KALBARAYA, JAKARTA – Saham emiten tekstil PT Bersama Zatta Jaya Tbk (ZATA) mencatatkan performa gemilang pada perdagangan sesi I, Senin (19/1/2026). Saham milik pengusaha asal Subang, Asep Sulaeman Sabanda, ini terpantau melonjak signifikan hingga menyentuh batas Auto Reject Atas (ARA).
Mengutip data Bursa Efek Indonesia (BEI) hingga pukul 11.15 WIB, harga saham ZATA melesat tajam 33,33 persen atau naik 27 poin ke posisi Rp108 per lembar.
Pergerakan agresif ZATA sudah terlihat sejak bel pembukaan pasar dimulai. Saham ini dibuka pada level Rp85, melonjak dari posisi penutupan sebelumnya di harga Rp81, hingga akhirnya mengunci posisi di zona hijau pada level tertinggi hariannya di Rp108.
Fundamental dan Valuasi Pasar
Lonjakan harga yang konsisten di sesi pagi ini membawa nilai kapitalisasi pasar (market cap) ZATA melambung ke angka sekitar Rp917,57 miliar.
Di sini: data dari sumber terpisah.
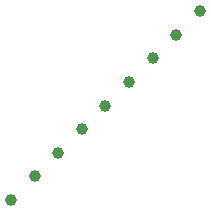
<source format=gbr>
G04 Examples for testing time performance of Gerber parsers*
%FSLAX26Y26*%
%MOMM*%
%ADD10C,1*%
%LPD*%
D10*
X0Y0D03*
X2000000Y2000000D03*
X4000000Y4000000D03*
X6000000Y6000000D03*
X8000000Y8000000D03*
X10000000Y10000000D03*
X12000000Y12000000D03*
X14000000Y14000000D03*
X16000000Y16000000D03*
M02*

</source>
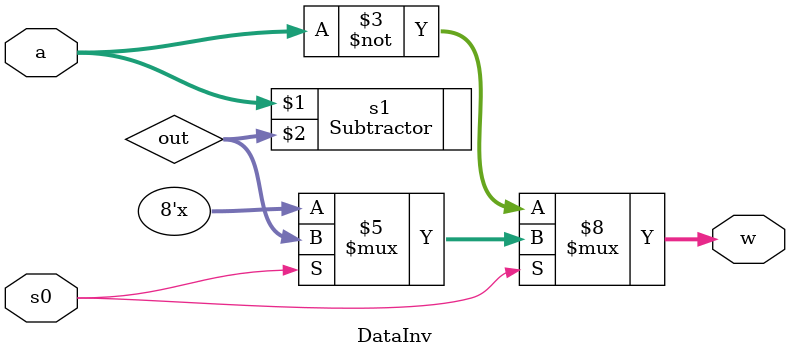
<source format=sv>
module DataInv(
    input logic [7:0] a,
    input logic s0,
    output logic [7:0] w
);

    logic [7:0] out;
    Subtractor s1(a, out);

    always @(s0)
    begin
        if (s0 == 0)
        begin
            w <= ~a;
        end
        else if (s0 == 1)
        begin
            w <= out;
        end
    end

endmodule

</source>
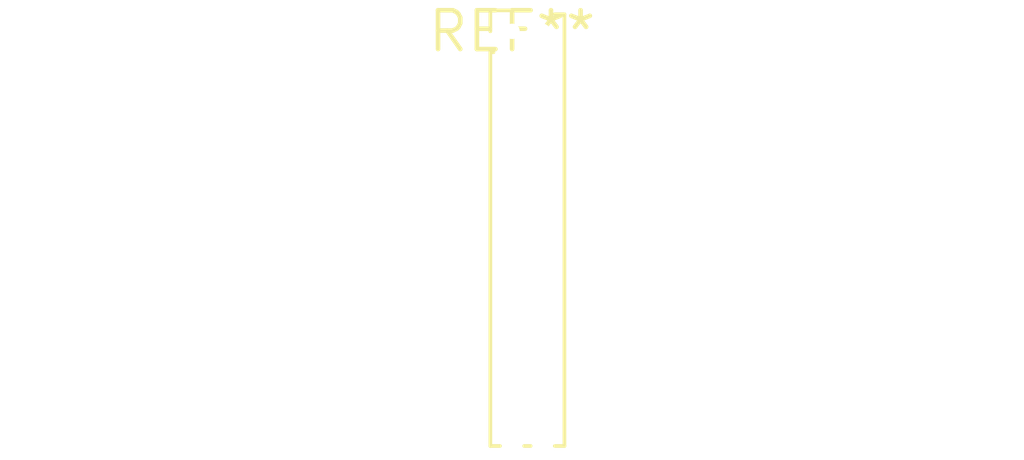
<source format=kicad_pcb>
(kicad_pcb (version 20240108) (generator pcbnew)

  (general
    (thickness 1.6)
  )

  (paper "A4")
  (layers
    (0 "F.Cu" signal)
    (31 "B.Cu" signal)
    (32 "B.Adhes" user "B.Adhesive")
    (33 "F.Adhes" user "F.Adhesive")
    (34 "B.Paste" user)
    (35 "F.Paste" user)
    (36 "B.SilkS" user "B.Silkscreen")
    (37 "F.SilkS" user "F.Silkscreen")
    (38 "B.Mask" user)
    (39 "F.Mask" user)
    (40 "Dwgs.User" user "User.Drawings")
    (41 "Cmts.User" user "User.Comments")
    (42 "Eco1.User" user "User.Eco1")
    (43 "Eco2.User" user "User.Eco2")
    (44 "Edge.Cuts" user)
    (45 "Margin" user)
    (46 "B.CrtYd" user "B.Courtyard")
    (47 "F.CrtYd" user "F.Courtyard")
    (48 "B.Fab" user)
    (49 "F.Fab" user)
    (50 "User.1" user)
    (51 "User.2" user)
    (52 "User.3" user)
    (53 "User.4" user)
    (54 "User.5" user)
    (55 "User.6" user)
    (56 "User.7" user)
    (57 "User.8" user)
    (58 "User.9" user)
  )

  (setup
    (pad_to_mask_clearance 0)
    (pcbplotparams
      (layerselection 0x00010fc_ffffffff)
      (plot_on_all_layers_selection 0x0000000_00000000)
      (disableapertmacros false)
      (usegerberextensions false)
      (usegerberattributes false)
      (usegerberadvancedattributes false)
      (creategerberjobfile false)
      (dashed_line_dash_ratio 12.000000)
      (dashed_line_gap_ratio 3.000000)
      (svgprecision 4)
      (plotframeref false)
      (viasonmask false)
      (mode 1)
      (useauxorigin false)
      (hpglpennumber 1)
      (hpglpenspeed 20)
      (hpglpendiameter 15.000000)
      (dxfpolygonmode false)
      (dxfimperialunits false)
      (dxfusepcbnewfont false)
      (psnegative false)
      (psa4output false)
      (plotreference false)
      (plotvalue false)
      (plotinvisibletext false)
      (sketchpadsonfab false)
      (subtractmaskfromsilk false)
      (outputformat 1)
      (mirror false)
      (drillshape 1)
      (scaleselection 1)
      (outputdirectory "")
    )
  )

  (net 0 "")

  (footprint "PinHeader_2x14_P1.00mm_Vertical" (layer "F.Cu") (at 0 0))

)

</source>
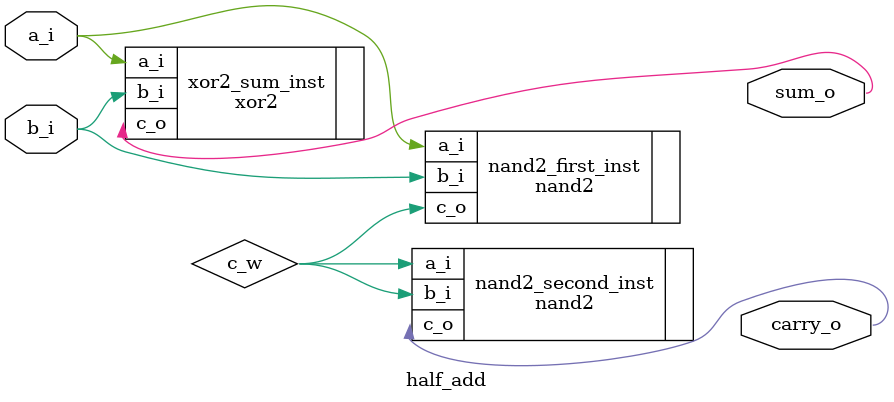
<source format=sv>
module half_add
  (input a_i
  ,input b_i
  ,output carry_o
  ,output sum_o);

   // For Lab 1, do not use assign statements!
   // Your code here:

  // half_add = (sum = a_i ^ b_i) (carry_o = a_i & b_i)

  // sum
  xor2
    #()
  xor2_sum_inst
    (.a_i(a_i), 
     .b_i(b_i), 
     .c_o(sum_o)       
    );

  // carry out
  wire [0:0] c_w;

  nand2
    #()
  nand2_first_inst
    (.a_i(a_i),     // 0,0,1,1
     .b_i(b_i),     // 0,1,0,1
     .c_o(c_w)      // 1,1,1,0
    );

  nand2
    #()
  nand2_second_inst
    (.a_i(c_w),     // 1,1,1,0
     .b_i(c_w),     // 1,1,1,0
     .c_o(carry_o)  // 0,0,0,1     
    );

endmodule

</source>
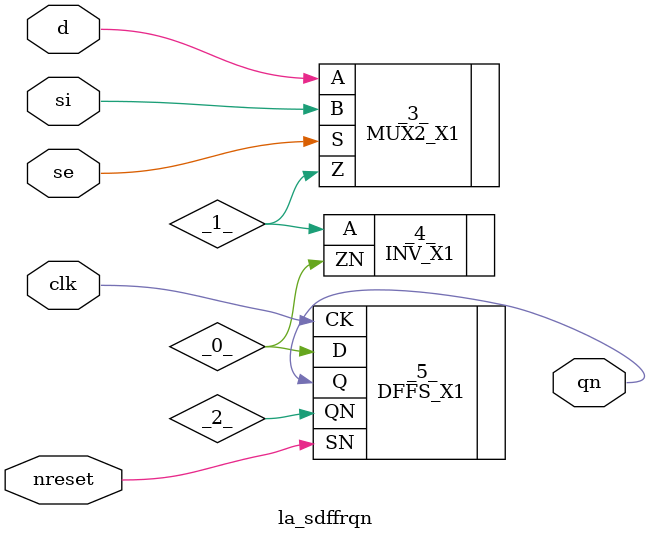
<source format=v>

/* Generated by Yosys 0.44 (git sha1 80ba43d26, g++ 11.4.0-1ubuntu1~22.04 -fPIC -O3) */

(* top =  1  *)
(* src = "inputs/la_sdffrqn.v:11.1-26.10" *)
module la_sdffrqn (
    d,
    si,
    se,
    clk,
    nreset,
    qn
);
  (* src = "inputs/la_sdffrqn.v:22.3-24.30" *)
  wire _0_;
  wire _1_;
  (* unused_bits = "0" *)
  wire _2_;
  (* src = "inputs/la_sdffrqn.v:17.16-17.19" *)
  input clk;
  wire clk;
  (* src = "inputs/la_sdffrqn.v:14.16-14.17" *)
  input d;
  wire d;
  (* src = "inputs/la_sdffrqn.v:18.16-18.22" *)
  input nreset;
  wire nreset;
  (* src = "inputs/la_sdffrqn.v:19.16-19.18" *)
  output qn;
  wire qn;
  (* src = "inputs/la_sdffrqn.v:16.16-16.18" *)
  input se;
  wire se;
  (* src = "inputs/la_sdffrqn.v:15.16-15.18" *)
  input si;
  wire si;
  MUX2_X1 _3_ (
      .A(d),
      .B(si),
      .S(se),
      .Z(_1_)
  );
  INV_X1 _4_ (
      .A (_1_),
      .ZN(_0_)
  );
  (* src = "inputs/la_sdffrqn.v:22.3-24.30" *)
  DFFS_X1 _5_ (
      .CK(clk),
      .D (_0_),
      .Q (qn),
      .QN(_2_),
      .SN(nreset)
  );
endmodule

</source>
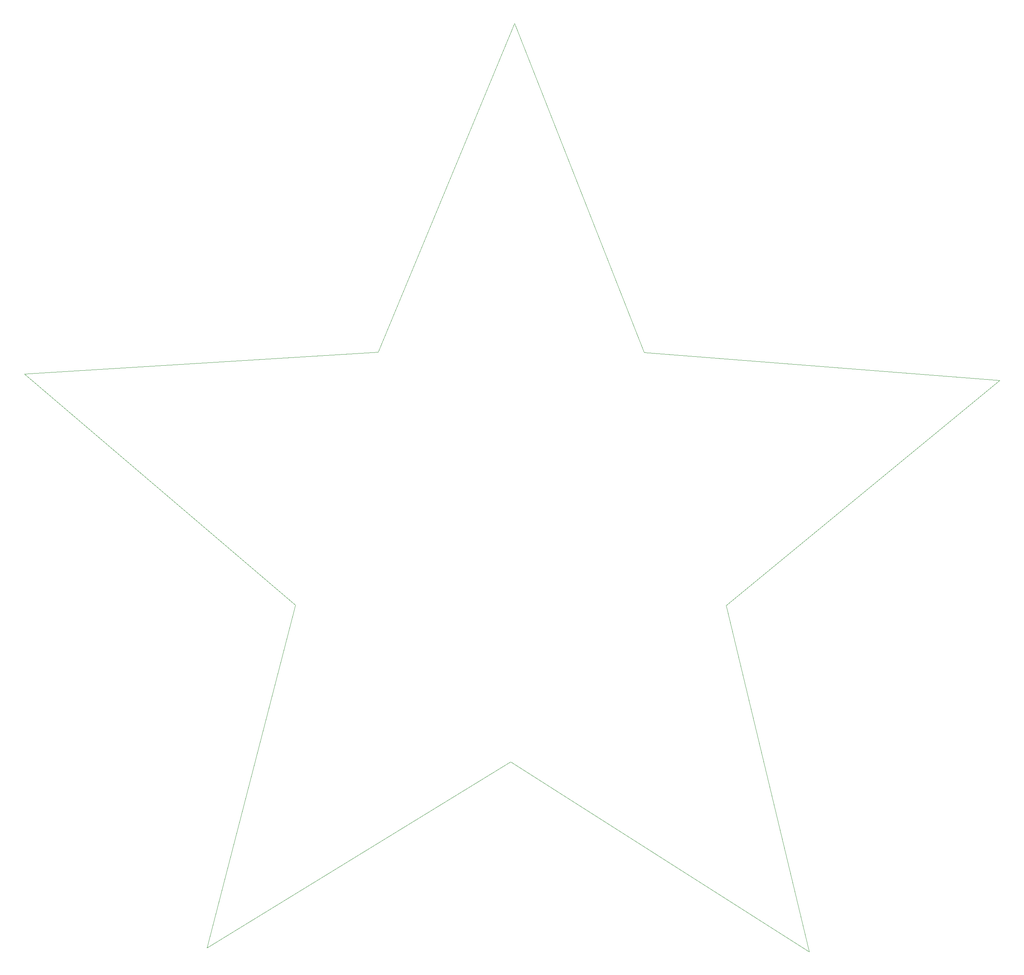
<source format=gbr>
G04 #@! TF.GenerationSoftware,KiCad,Pcbnew,(5.1.5)-3*
G04 #@! TF.CreationDate,2020-04-30T20:14:28+02:00*
G04 #@! TF.ProjectId,5-pointed-Star,352d706f-696e-4746-9564-2d537461722e,rev?*
G04 #@! TF.SameCoordinates,Original*
G04 #@! TF.FileFunction,Profile,NP*
%FSLAX46Y46*%
G04 Gerber Fmt 4.6, Leading zero omitted, Abs format (unit mm)*
G04 Created by KiCad (PCBNEW (5.1.5)-3) date 2020-04-30 20:14:28*
%MOMM*%
%LPD*%
G04 APERTURE LIST*
%ADD10C,0.050000*%
G04 APERTURE END LIST*
D10*
X241450000Y-107100000D02*
X210760000Y-29230000D01*
X325460000Y-113690000D02*
X241450000Y-107100000D01*
X260820000Y-167000000D02*
X325460000Y-113690000D01*
X280420000Y-248900000D02*
X260820000Y-167000000D01*
X209860000Y-203940000D02*
X280420000Y-248900000D01*
X138070000Y-247980000D02*
X209860000Y-203940000D01*
X158980000Y-166910000D02*
X138070000Y-247980000D01*
X94900000Y-112160000D02*
X158980000Y-166910000D01*
X178530000Y-107050000D02*
X94900000Y-112160000D01*
X210760000Y-29230000D02*
X178530000Y-107050000D01*
M02*

</source>
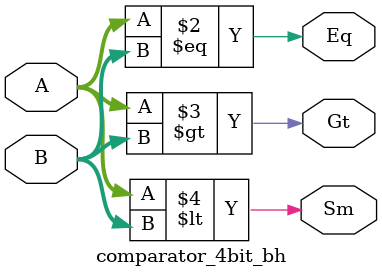
<source format=v>

module comparator_4bit_bh(Eq,Gt,Sm,A,B);

input	[3:0]	A,B;
output	reg		Eq,Gt,Sm;

always @(*) begin
	Eq = (A == B);
	Gt = (A > B);
	Sm = (A < B);
end

endmodule
</source>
Meski mencatatkan kenaikan harga yang fantastis, para investor perlu mencermati rasio valuasi perseroan.
Saat ini, rasio harga terhadap laba bersih atau Price to Earnings (P/E) ZATA berada di level yang cukup tinggi, yakni sekitar 511 kali.
Sentimen Kinerja Keuangan
Aksi beli masif yang menggerakkan harga saham ZATA diduga kuat dipicu oleh rapor hijau kinerja keuangan perseroan. Berdasarkan laporan kuartal III-2025, emiten tekstil ini berhasil membukukan pertumbuhan pendapatan yang positif.
- Pendapatan Q3-2025: Rp32,73 miliar.
- Pertumbuhan: Naik 14,81 persen dibandingkan periode yang sama tahun sebelumnya (year-on-year).
Suntikan sentimen positif dari kinerja fundamental ini tampaknya menjadi daya tarik bagi pelaku pasar untuk mengoleksi saham ZATA di awal pekan ini. Sebagaimana diketahui, ZATA merupakan salah satu lini bisnis utama di bawah kendali Asep Sulaeman Sabanda, tokoh yang kerap dijuluki sebagai ‘Crazy Rich Subang’.